_Job item_
Reproduce each line of the entries below as a numbered list, omitting blank lines and leaving the pictures out of the answer.

====== Given data ======

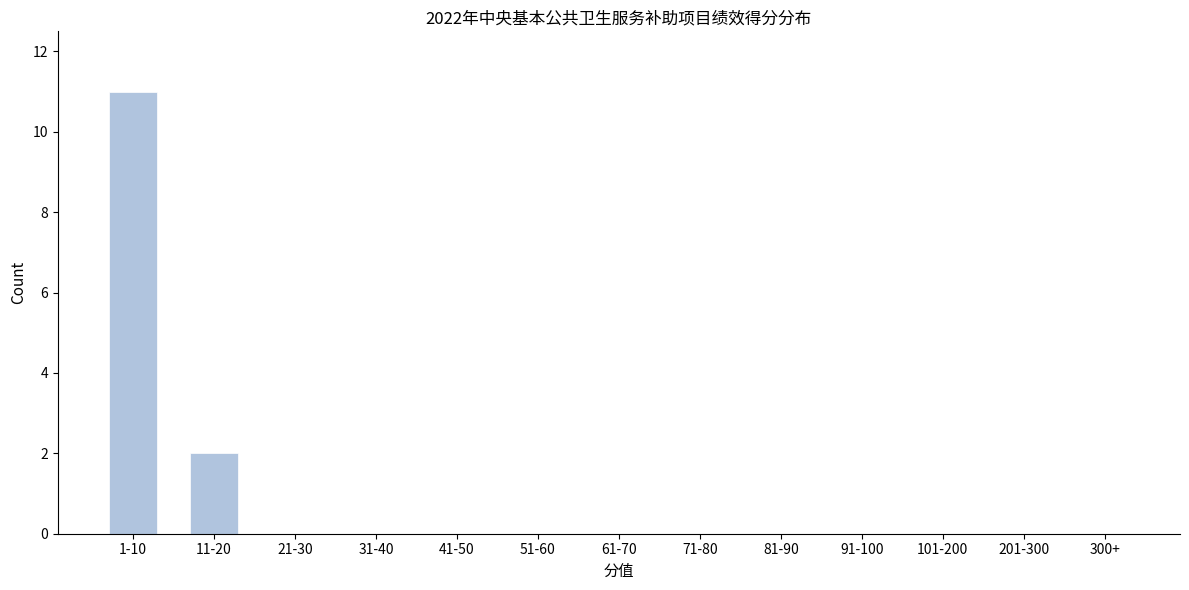

Reading right to left, transcribe all the data shown in this chart.

300+=0	201-300=0	101-200=0	91-100=0	81-90=0	71-80=0	61-70=0	51-60=0	41-50=0	31-40=0	21-30=0	11-20=2	1-10=11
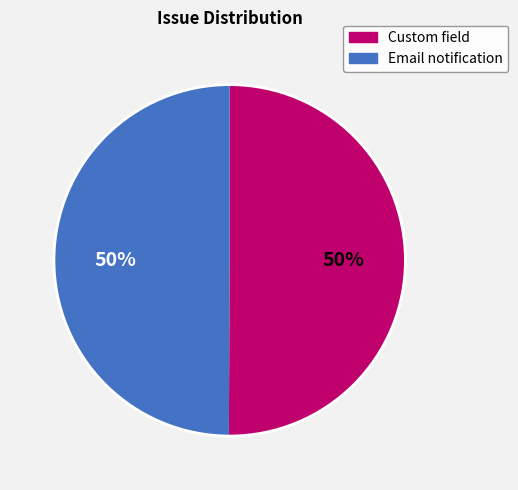

Do Custom field and Email notification together represent more than half of the pie?

Yes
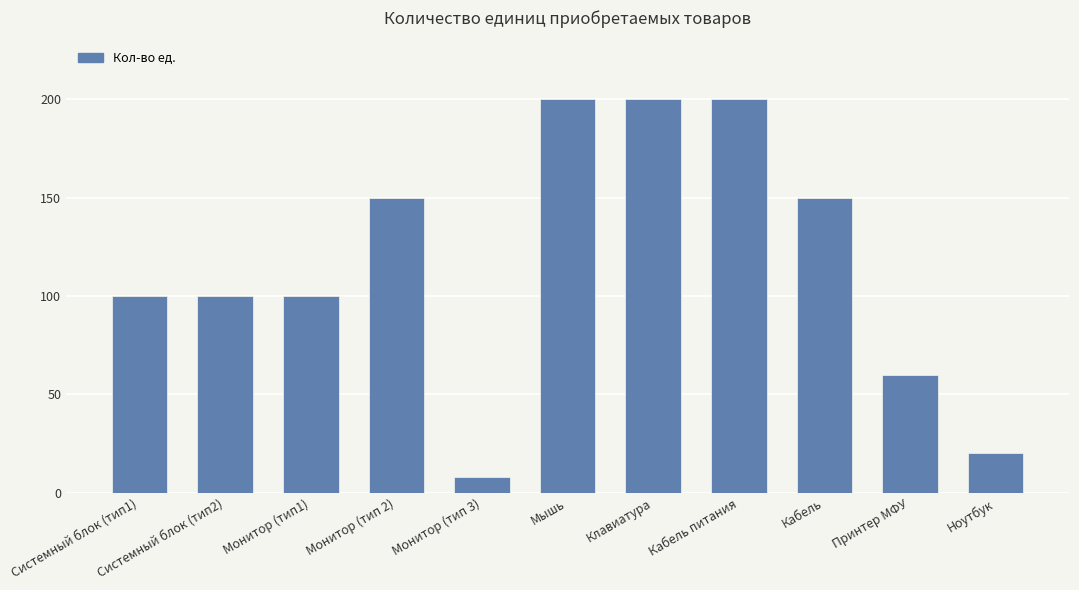

Which category has the lowest value across all series?

Монитор (тип 3)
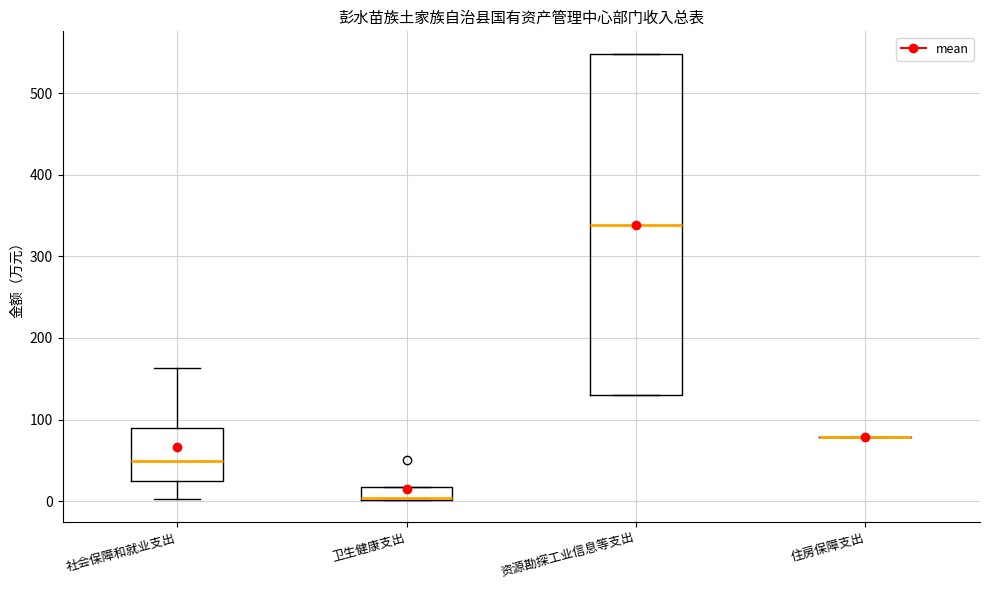

Where does the median line of the box for 资源勘探工业信息等支出 sit on the y-axis? The values are not printed on the chart, so give them approximately, as read against the axis.

340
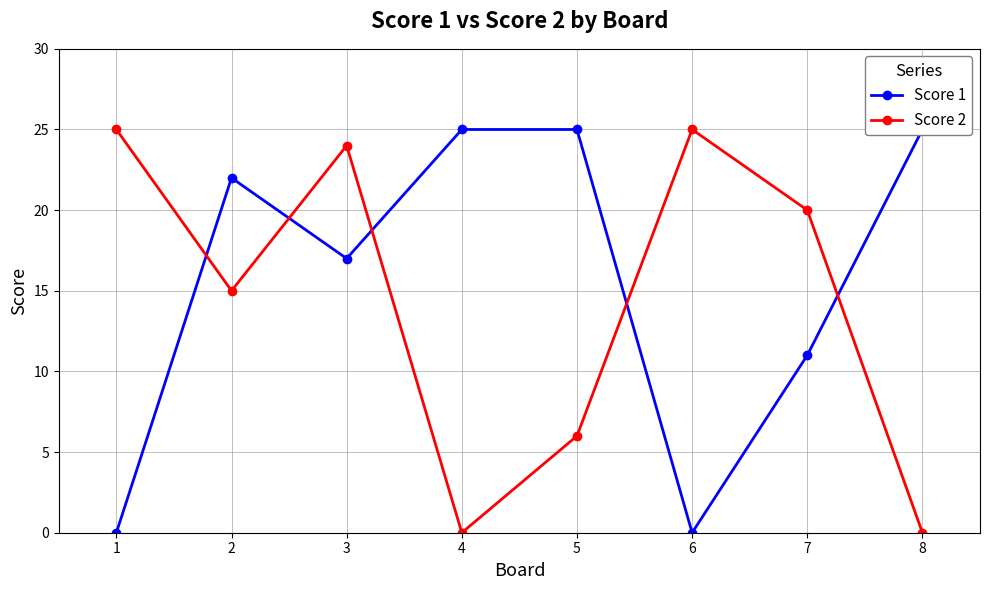

Which label corresponds to the largest value in the chart?

4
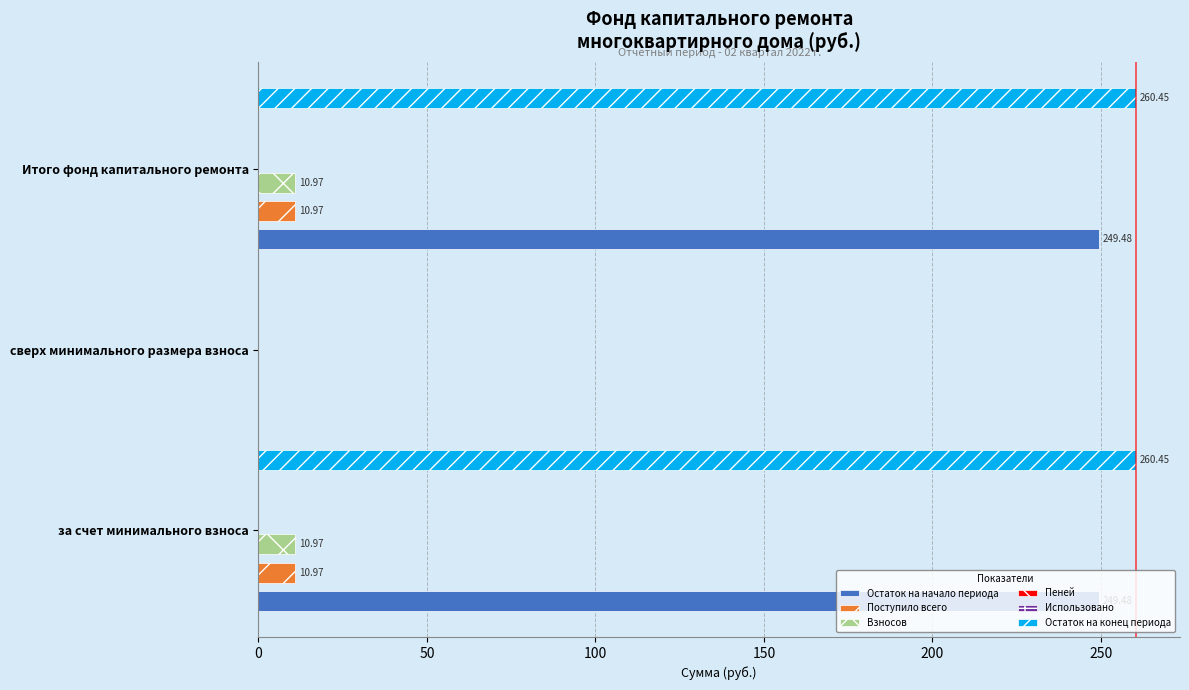

Which series has the largest total across all categories?

Остаток на конец периода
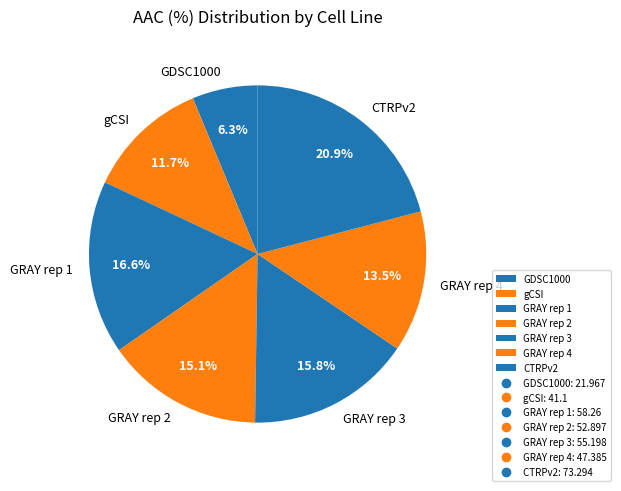

Does GRAY rep 1 account for over 50% of the chart?

No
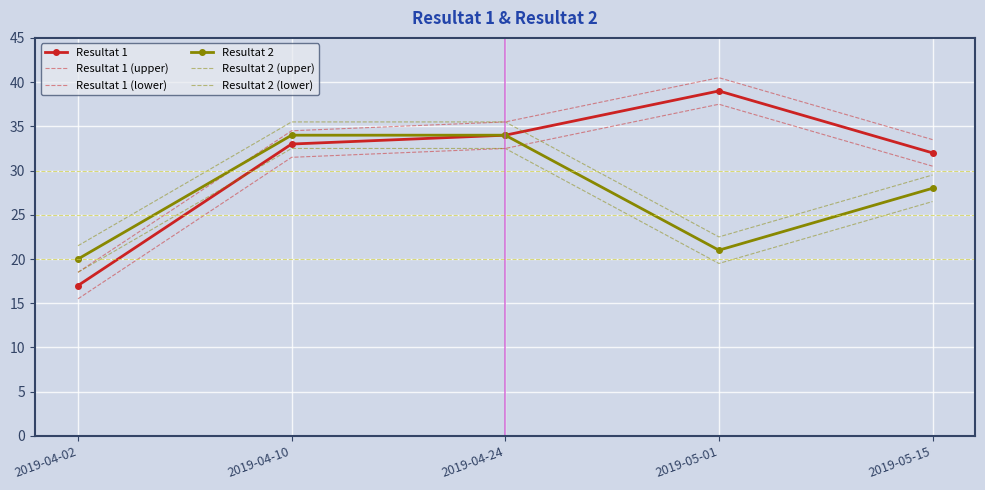

What is the maximum value for Resultat 2 (upper)?

35.5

======

_Response box_
1. Reading right to left, transcribe all the data shown in this chart.
2. 300+=0	201-300=0	101-200=0	91-100=0	81-90=0	71-80=0	61-70=0	51-60=0	41-50=0	31-40=0	21-30=0	11-20=2	1-10=11
3. Do Custom field and Email notification together represent more than half of the pie?
4. Yes
5. Which category has the lowest value across all series?
6. Монитор (тип 3)
7. Where does the median line of the box for 资源勘探工业信息等支出 sit on the y-axis? The values are not printed on the chart, so give them approximately, as read against the axis.
8. 340
9. Which label corresponds to the largest value in the chart?
10. 4
11. Which series has the largest total across all categories?
12. Остаток на конец периода
13. Does GRAY rep 1 account for over 50% of the chart?
14. No
15. What is the maximum value for Resultat 2 (upper)?
16. 35.5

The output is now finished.